C'est à la suite du blackout de la gare Montparnasse, en plein chassé-croisé à l'été 2017, que la SNCF a mis en place ce programme First, c'est-à-dire «Fiabilité de l'information pour tous». «Les gens étaient restés trop longtemps sans information lors de cet incident, il fallait nous améliorer », raconte Asetou Aparicio, responsable du Pivif (point information voyageurs Ile-de-France) d'Asnières-sur-Seine.

Progressivement, 23 centres sont créés et une centaine d'agents embauchés pour informer les passagers de l'état de la circulation des trains en temps réel.

Huit minutes pour donner une heure de reprise estimée

Ici donc, on ne gère pas les trains. On parle aux personnes qui y voyagent. Et chaque jour, plusieurs milliers d'annonces sont passées.

Sur les murs sont affichés les nouveaux commandements de l'information voyageurs : «Au bout de trois minutes, le client doit être avisé (NDLR : de la raison pour laquelle le train stationne) et à huit minutes, une heure de reprise doit être communiquée.» «On peut parfois apaiser un client ou désengorger une gare avec une simple annonce», poursuit Asetou.

Et pour que le passager ne se sente pas abandonné, «nous leur demandons de faire du story telling, ajoute Nolwenn, également responsable. C'est-à-dire informer le client à chaque étape : les équipes techniques arrivent, elles sont arrivées, elles sont en train d'intervenir, et ainsi de suite.»
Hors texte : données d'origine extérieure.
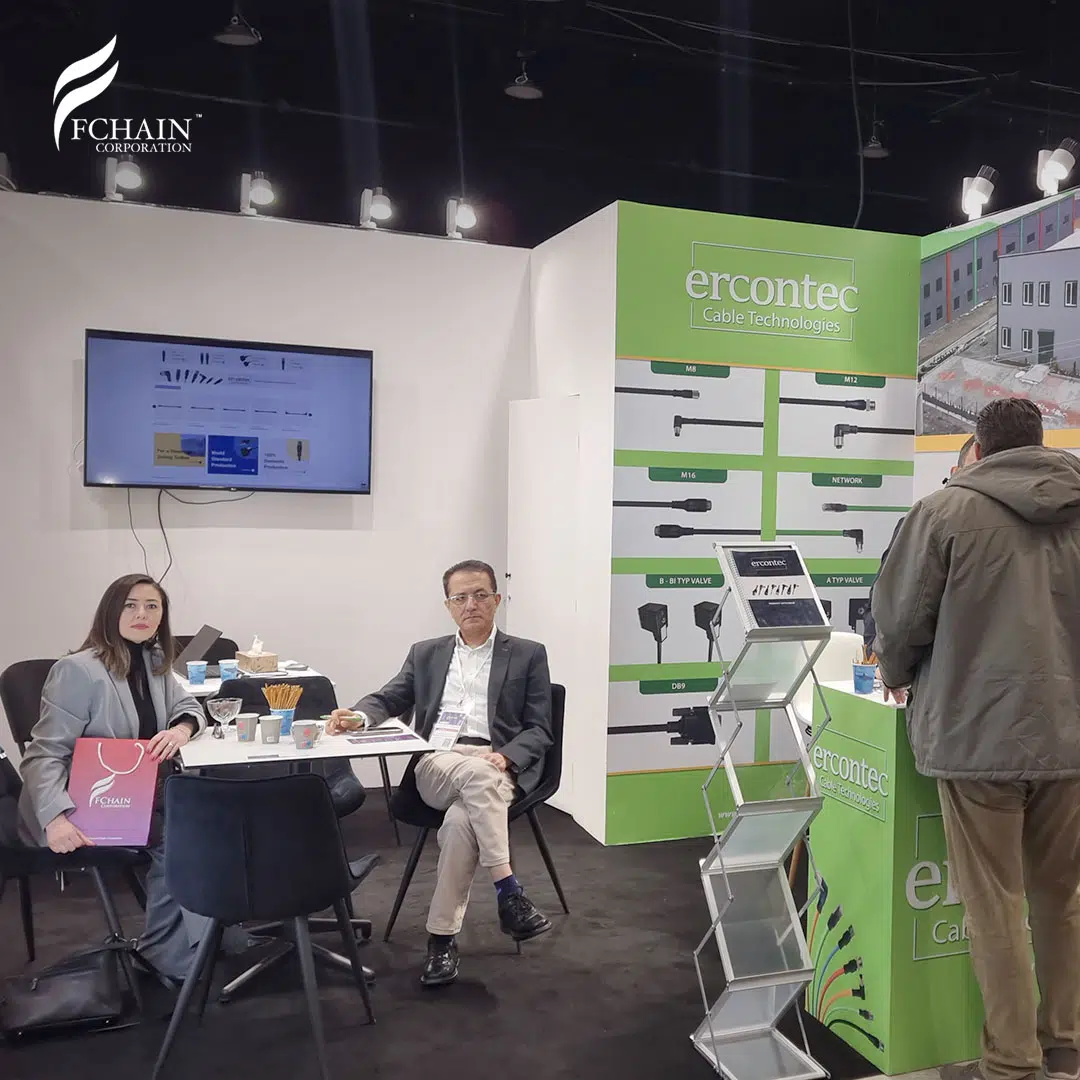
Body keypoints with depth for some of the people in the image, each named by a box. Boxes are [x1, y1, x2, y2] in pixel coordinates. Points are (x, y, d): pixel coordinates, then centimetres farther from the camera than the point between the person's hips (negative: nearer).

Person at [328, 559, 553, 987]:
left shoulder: (528, 655, 12)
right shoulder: (426, 653, 21)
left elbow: (539, 730, 7)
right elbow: (388, 699, 17)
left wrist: (506, 758, -14)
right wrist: (358, 715, -7)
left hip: (497, 768, -1)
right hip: (436, 765, 1)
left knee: (461, 820, -36)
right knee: (473, 771, -37)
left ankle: (442, 937, -24)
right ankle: (508, 892, -34)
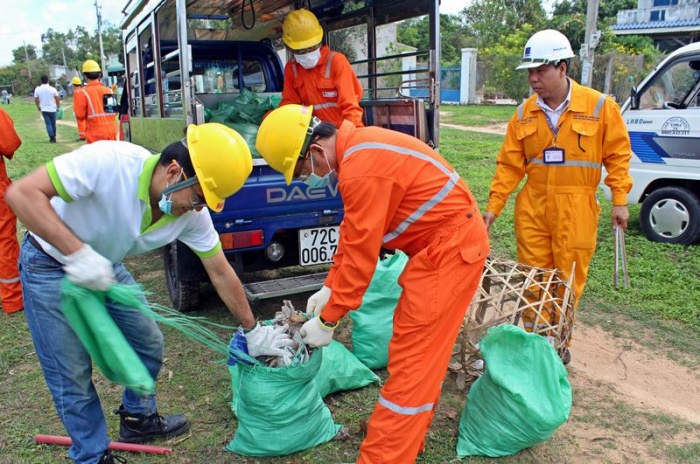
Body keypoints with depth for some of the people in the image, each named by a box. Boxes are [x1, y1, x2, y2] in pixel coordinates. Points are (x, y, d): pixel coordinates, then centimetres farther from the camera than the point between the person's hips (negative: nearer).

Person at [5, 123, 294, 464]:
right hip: (50, 266, -5)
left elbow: (221, 273, -6)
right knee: (73, 374, -1)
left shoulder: (192, 214, -17)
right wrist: (78, 253, -42)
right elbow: (21, 193, -33)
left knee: (149, 345, 10)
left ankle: (138, 419, 37)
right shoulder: (109, 161, -35)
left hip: (105, 267, 6)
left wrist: (253, 331, 0)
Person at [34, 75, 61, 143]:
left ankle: (52, 138, -6)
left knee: (48, 124, 4)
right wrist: (58, 107, 13)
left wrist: (38, 107, 21)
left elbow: (36, 100, 4)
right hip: (52, 109, -1)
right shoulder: (53, 89, -7)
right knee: (53, 124, 12)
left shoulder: (37, 89, -3)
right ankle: (54, 138, 20)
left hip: (44, 109, 1)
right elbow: (57, 99, -2)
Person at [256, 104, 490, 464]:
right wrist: (329, 288, 12)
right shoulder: (354, 150, 7)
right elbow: (352, 232, 13)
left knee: (412, 357, -4)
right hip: (445, 240, 10)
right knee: (420, 352, 18)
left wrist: (327, 320, -10)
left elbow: (360, 254, -21)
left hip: (451, 245, -10)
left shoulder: (362, 170, -25)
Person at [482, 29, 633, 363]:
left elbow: (618, 155, 2)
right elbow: (509, 164, 4)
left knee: (568, 280, 6)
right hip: (532, 205, 2)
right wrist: (493, 206, 0)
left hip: (575, 209, -2)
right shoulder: (524, 113, 3)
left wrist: (619, 201, -3)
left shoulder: (600, 106, -4)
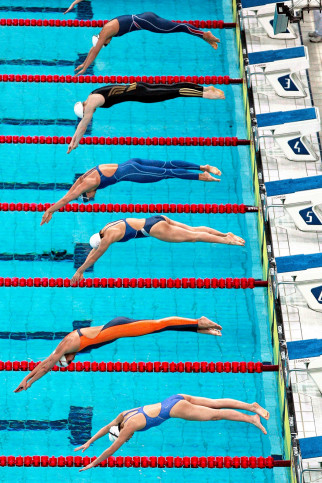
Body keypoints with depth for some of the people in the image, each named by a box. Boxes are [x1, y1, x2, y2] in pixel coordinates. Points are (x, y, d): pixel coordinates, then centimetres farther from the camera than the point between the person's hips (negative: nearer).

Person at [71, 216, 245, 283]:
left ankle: (226, 240, -6)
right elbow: (93, 250, 23)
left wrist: (80, 271, -7)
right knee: (193, 229, 8)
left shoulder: (110, 234, -14)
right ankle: (226, 234, 9)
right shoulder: (104, 230, 12)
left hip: (153, 228, -8)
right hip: (157, 220, 8)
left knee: (192, 236, -7)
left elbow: (96, 255, -12)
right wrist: (82, 267, 20)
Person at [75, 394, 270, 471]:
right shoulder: (124, 415, 9)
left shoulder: (129, 426, -13)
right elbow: (107, 428, 25)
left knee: (215, 414, -4)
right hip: (176, 398, 8)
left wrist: (93, 464, -4)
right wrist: (89, 442, 26)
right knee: (216, 403, 7)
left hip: (174, 408, -8)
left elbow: (111, 449, -10)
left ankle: (252, 418, -4)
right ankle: (252, 406, 8)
Depuis peu, un nouvel outil informatique permet aussi de ne diffuser qu'une seule et même information sur l'ensemble des canaux d'informations Transilien (audios, panneaux d'affichage, site Internet ou réseaux sociaux). «Les clients nous reprochaient d'avoir une information différente selon le média», poursuit-on.

Une nouvelle communication «positive»

Enfin, la communication n'est plus qu'une question de crise. Elle est «positive» : «Les agents ne prennent plus la parole qu'en cas de problème. Cela générait un sentiment d'angoisse à chaque début d'annonce», détaille encore Nolwenn. Ils donnent, par exemple, la localisation du train qui précède, la destination ou la voie de celui qui entre en gare.

Messages anti-pickpockets : Habib, le conducteur de métro préféré des usagers de la ligne 7

«On peut aussi faire des annonces personnalisées», raconte Charlotte. «Si une personne fume ou reste trop proche des rails malgré une annonce générale, nous pouvons la cibler. Cela crée aussi une autre relation. Certains clients lèvent la tête pour faire un signe à la caméra», sourit Charlotte, en montrant une jeune fille qui vient de remonter son masque après avoir été gentiment rappelée à l'ordre.

Des postes à pourvoir

Une à deux fois par mois, les «voix» d'Asnières retournent aussi sur le terrain : «Pour ne pas oublier à qui elles s'adressent», précise Asetou. Et une fois par semaine, les équipes se réunissent pour analyser une situation qui s'est mal passée. Depuis la mise en place de cette information continue, les équipes l'assurent, «les relations sont plus apaisées avec les voyageurs». Trois postes sont encore à pourvoir.